Sudan may not be in the strongest position to defend the sanctity of its diplomatic pouches, having used them to support Al Qaeda, according to a 2012 ruling in favor of the Cole victims by Judge Royce C. Lamberth of the Federal District Court in Washington.

“As early as 1998,” Judge Lamberth wrote, “Sudan provided Al Qaeda members with Sudanese diplomatic passports, diplomatic pouches and regular Sudanese travel documentation that facilitated the movement of Al Qaeda operatives in and out of the country.”

“Diplomatic pouches enjoy diplomatic immunity from search or seizure,” Judge Lamberth wrote. “Al Qaeda agents with these passports and pouches were therefore able to enter and leave Sudan and cross borders in other countries carrying materials to prepare for attacks without arousing suspicion.”
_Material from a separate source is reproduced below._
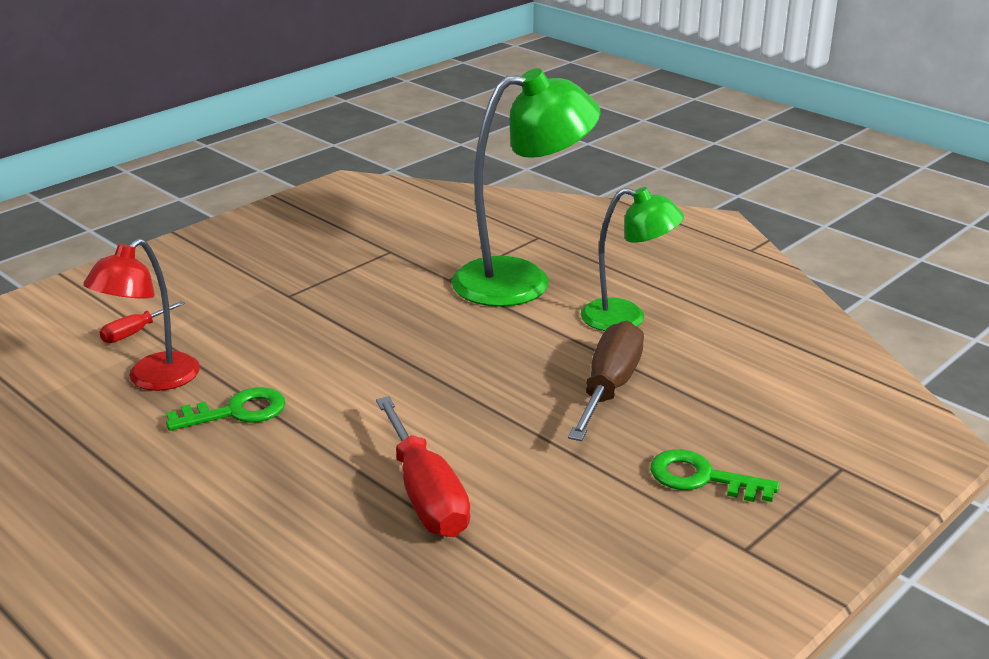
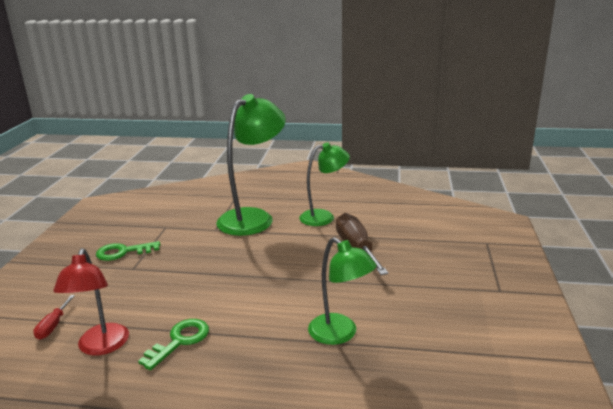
camera: 35 degrees left, 5 degrees down
(425, 495) = (340, 334): red screwdriver -> green lamp
(702, 478) = (445, 270): green key -> green key (123, 252)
The victims of the Cole bombing said they were stunned to find themselves opposed in court by their own government. “It is mind-boggling,” their Supreme Court brief said, “that the government has decided in this case to side with a state sponsor of terrorism and against men and women who are seeking to recover for grievous injuries suffered in the service of our country.”

Sending legal papers to an embassy, the brief added, did not threaten the inviolability of foreign missions. “Mailing,” the brief said, “is not a trespass.”